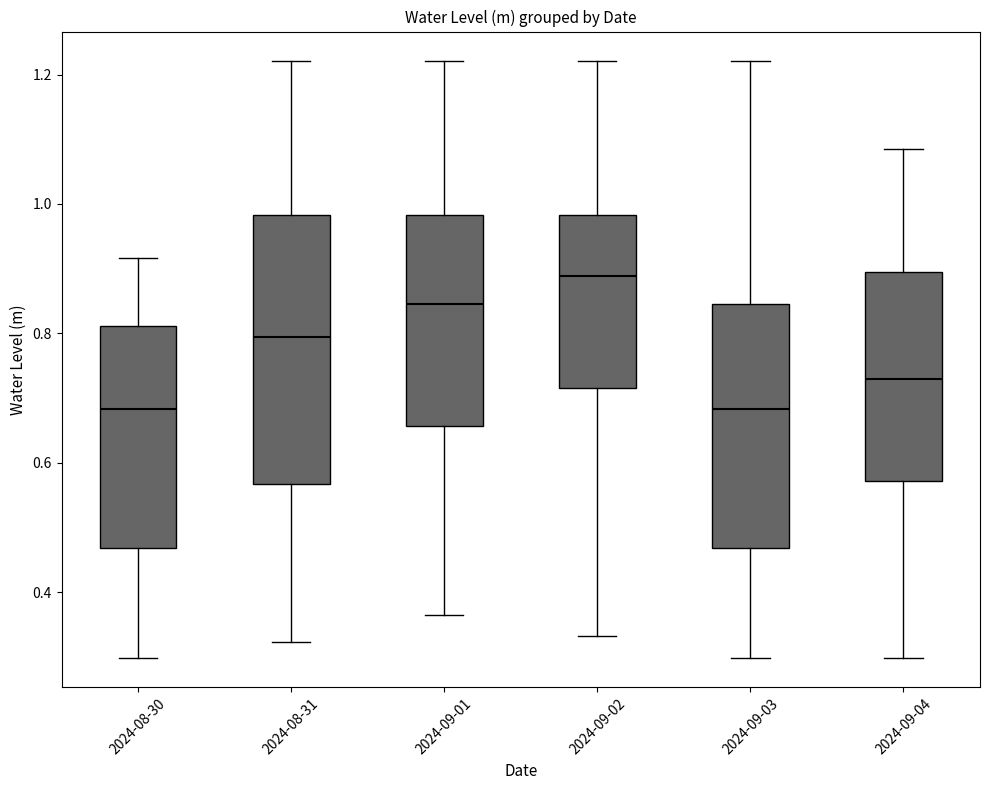

Where does the upper whisker of the box for 2024-09-03 end on the y-axis? The values are not printed on the chart, so give them approximately, as read against the axis.

1.22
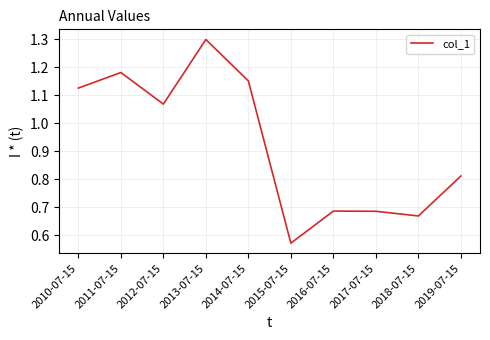

What is the difference between the second highest and second lowest values?

0.5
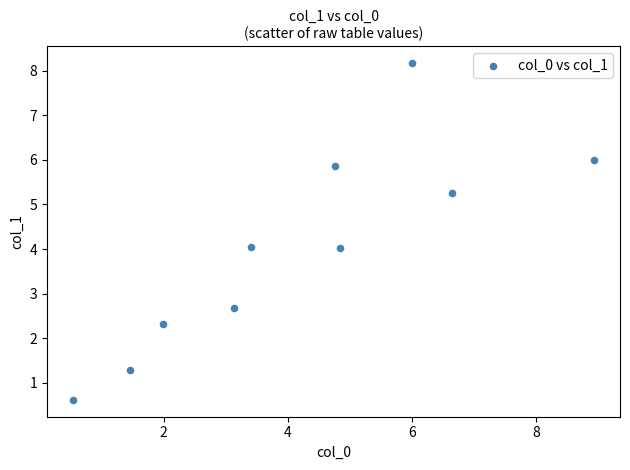

What is the average Y value?

4.0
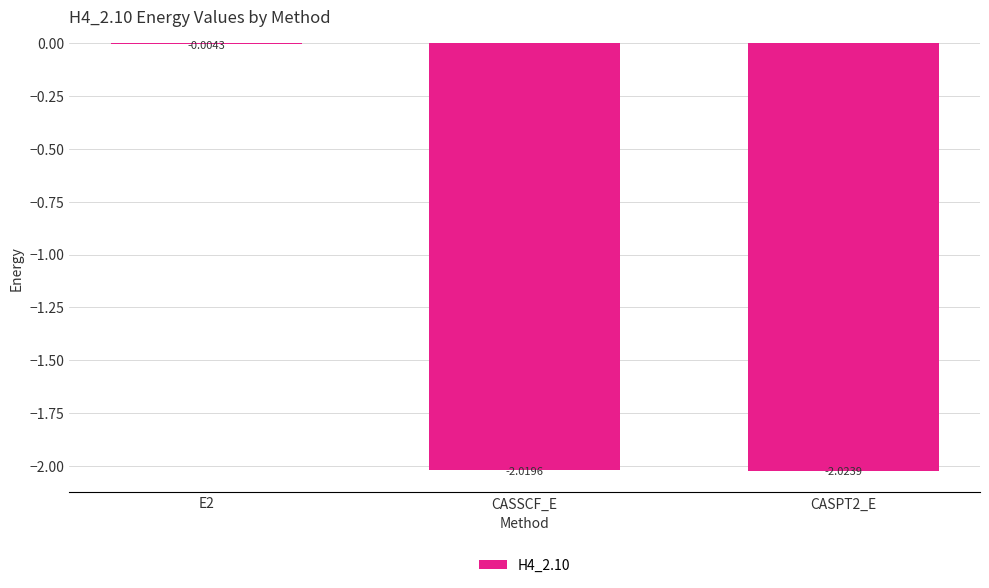

Which category has the highest value across all series?

E2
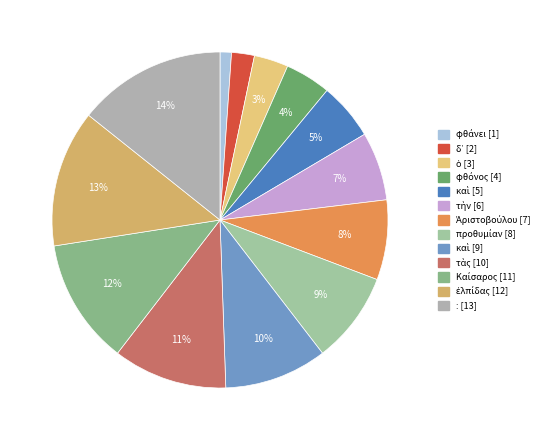

How many slices are in this pie chart?

13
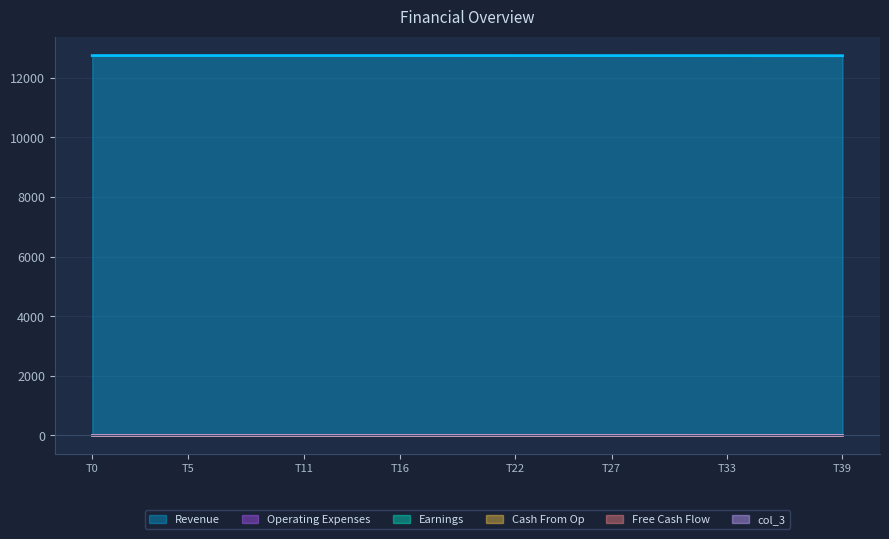

What is the minimum value for Revenue?

12739.7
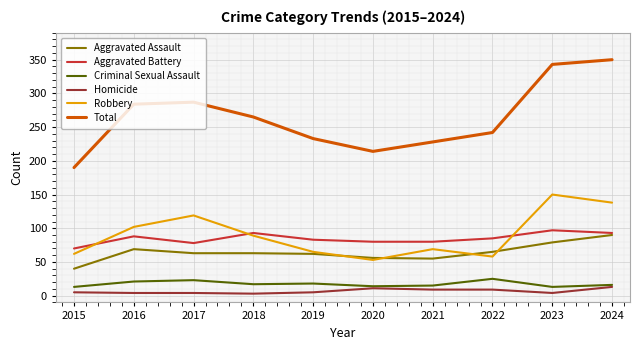

What is the difference between the second highest and minimum values in the Aggravated Battery series?

23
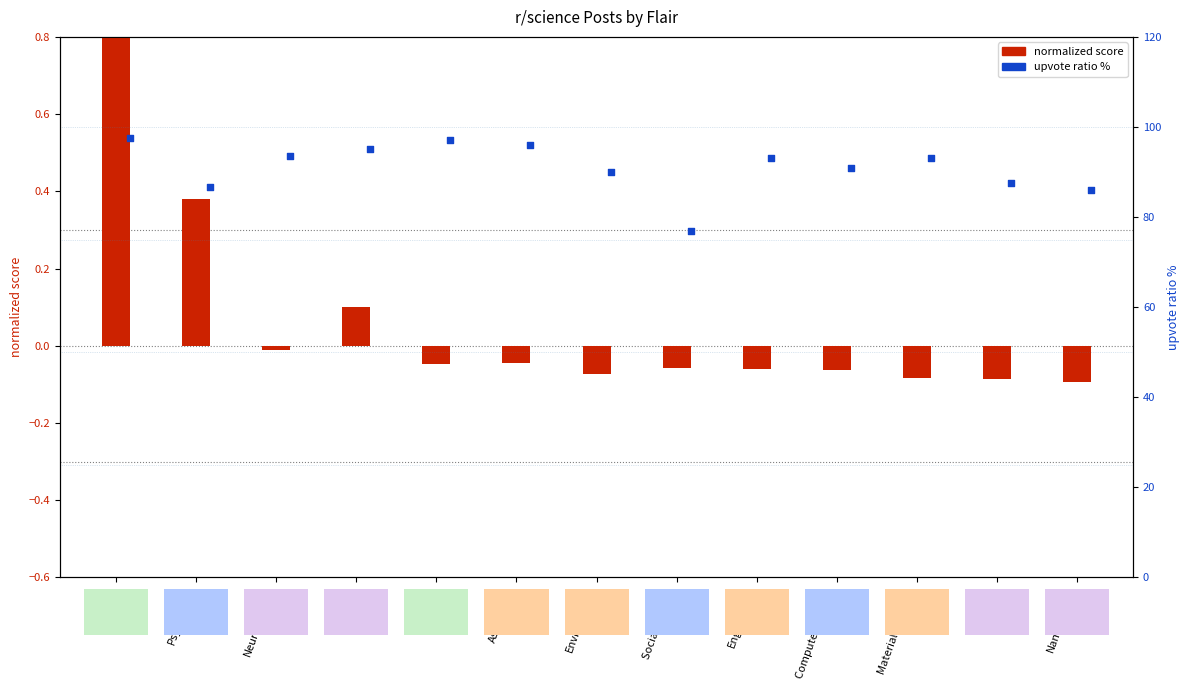

What are all the series names shown in the legend?

normalized score, upvote ratio %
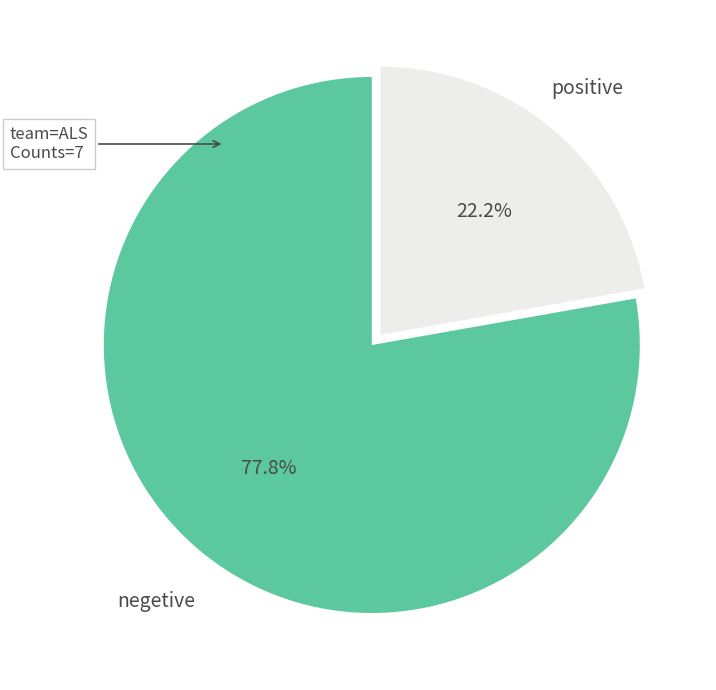

Count the number of slices in the pie.

2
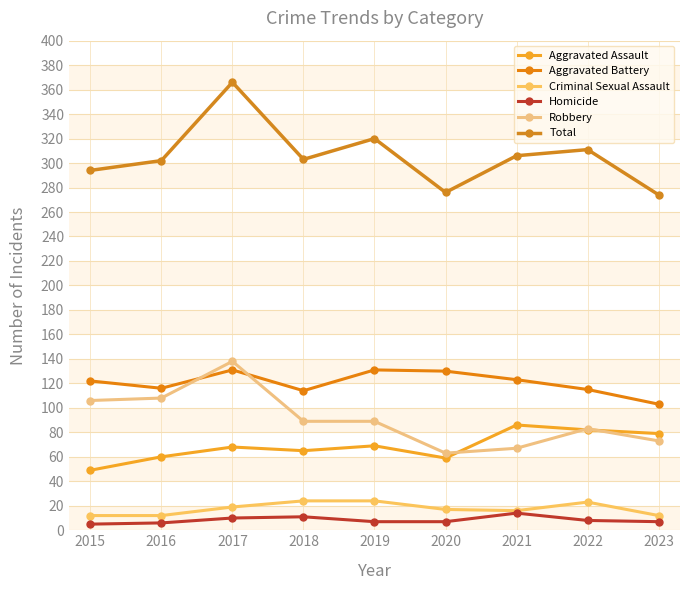

True or false: Total has a value of 171 at 2019.

False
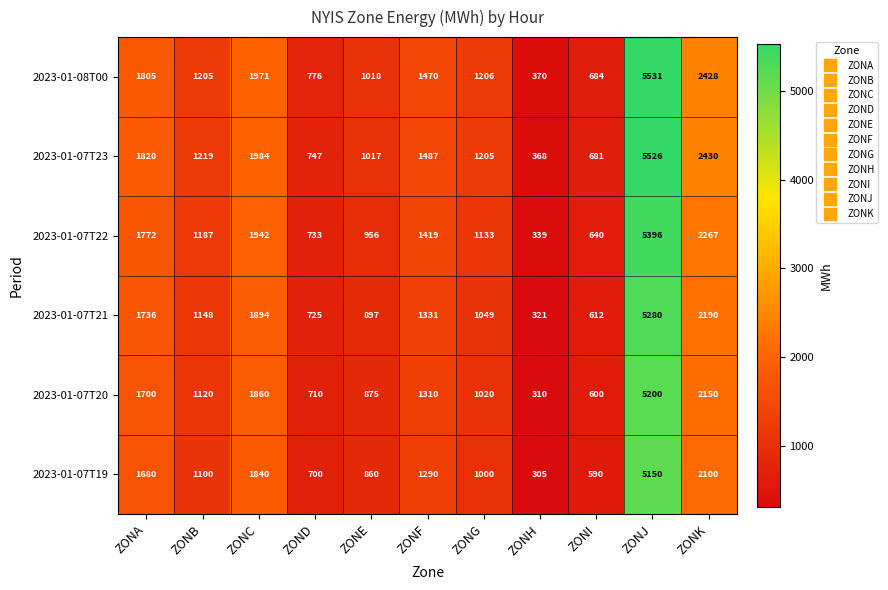

The value of 2023-01-07T21 at ZONG is 1502. True or false?

False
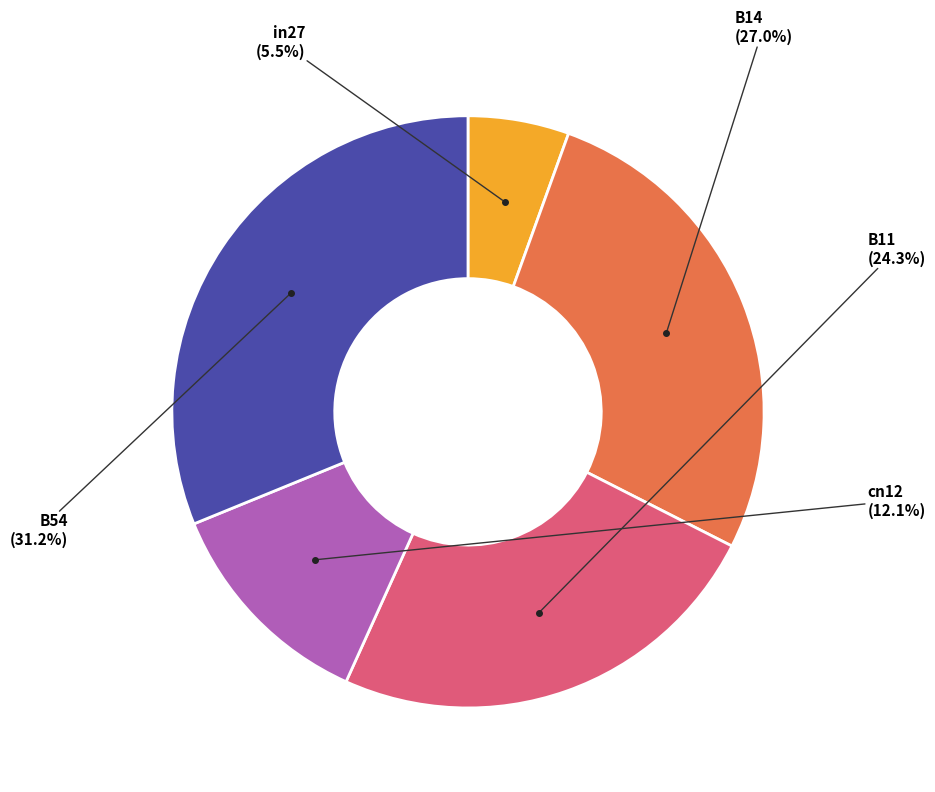

Is there any slice that represents more than half of the pie?

No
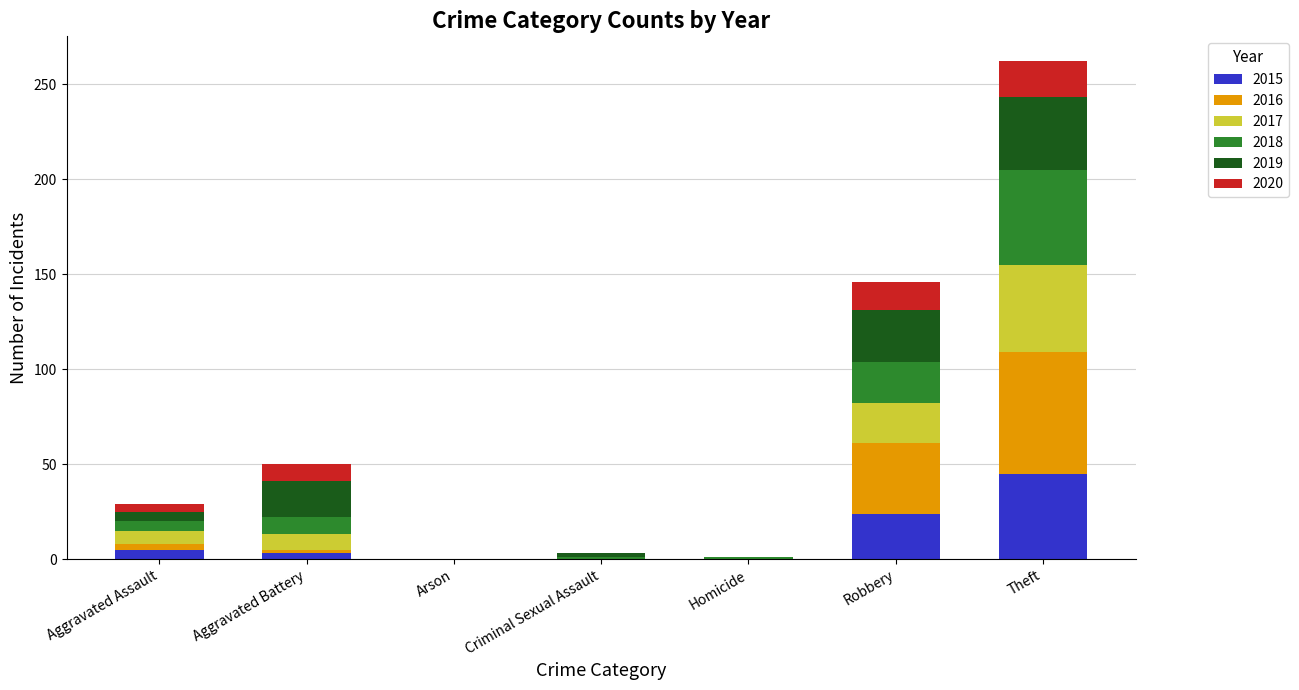

The 2015 series shows 0 at Homicide. True or false?

True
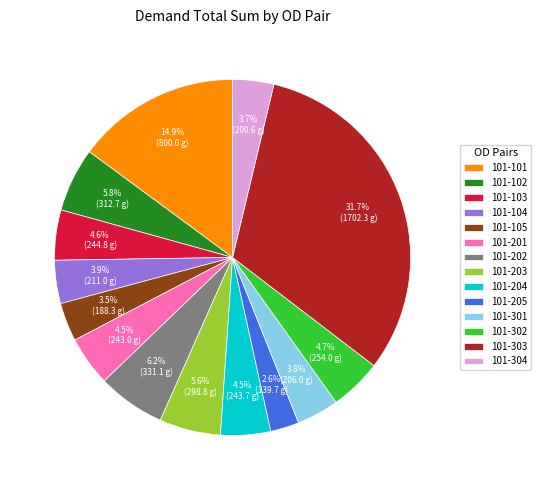

Which slice is the smallest?

101-205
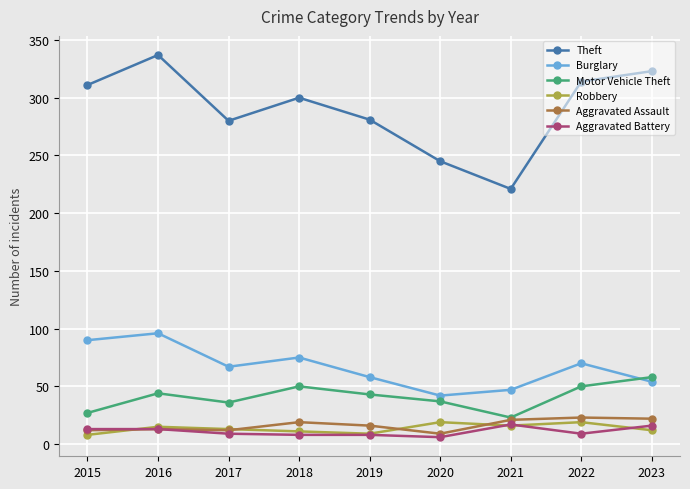

Is this an area chart (filled region under the line)?

No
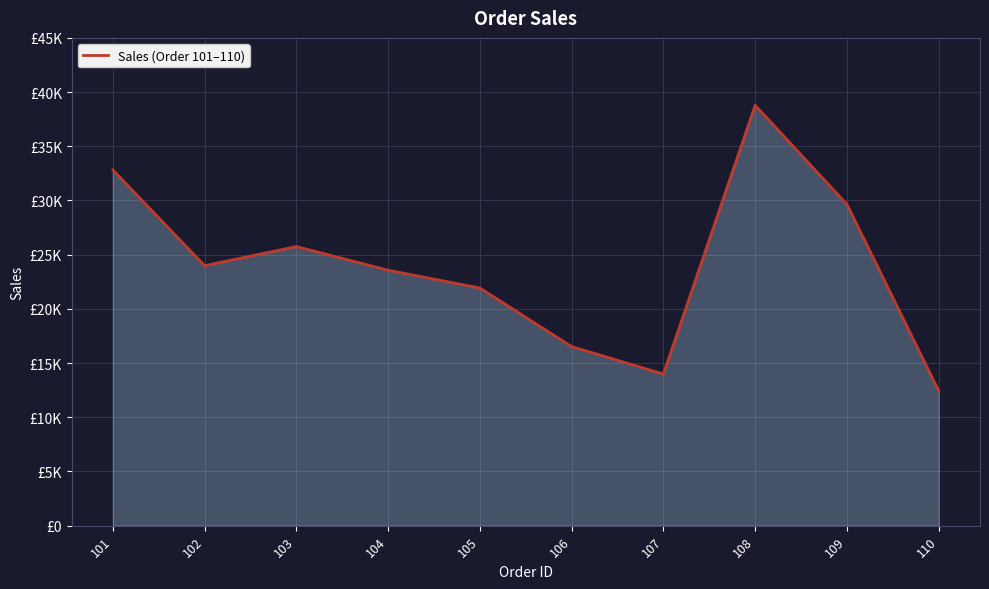

Does the chart have visible grid lines?

Yes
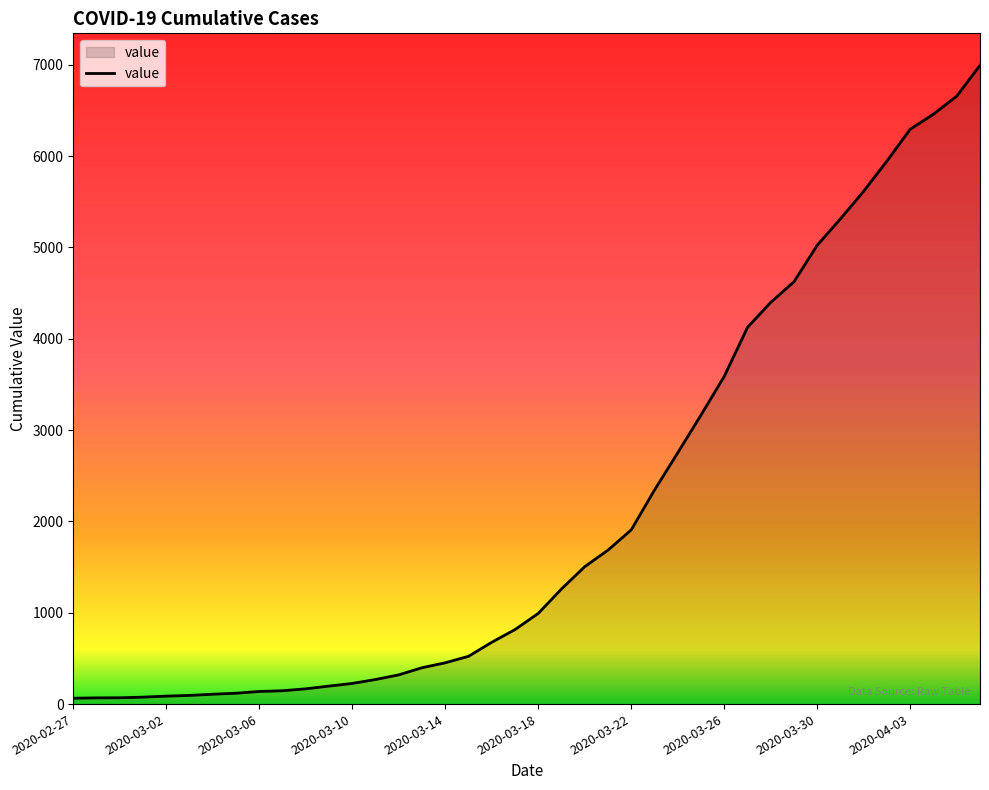

What is the greatest value displayed?

6995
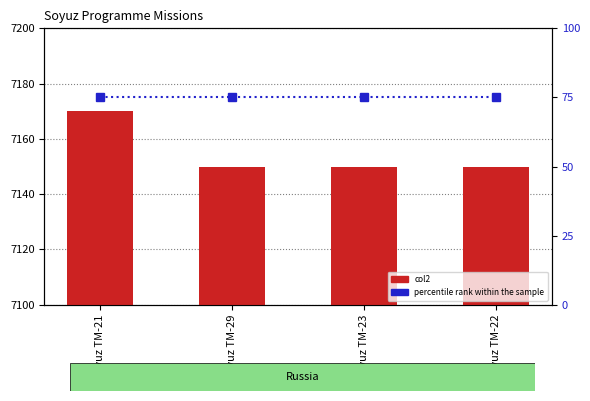

What is the smallest value displayed?

75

=-=-=

作业: 从含有“Does the chart have visible grid lines?”的那一行起，一直到最后一行（首尾两行都包括在内），把这些行改写成编号列表，略去空行，图片不要写进答案。

习题解答:
1. Does the chart have visible grid lines?
2. Yes
3. What is the greatest value displayed?
4. 6995
5. What is the smallest value displayed?
6. 75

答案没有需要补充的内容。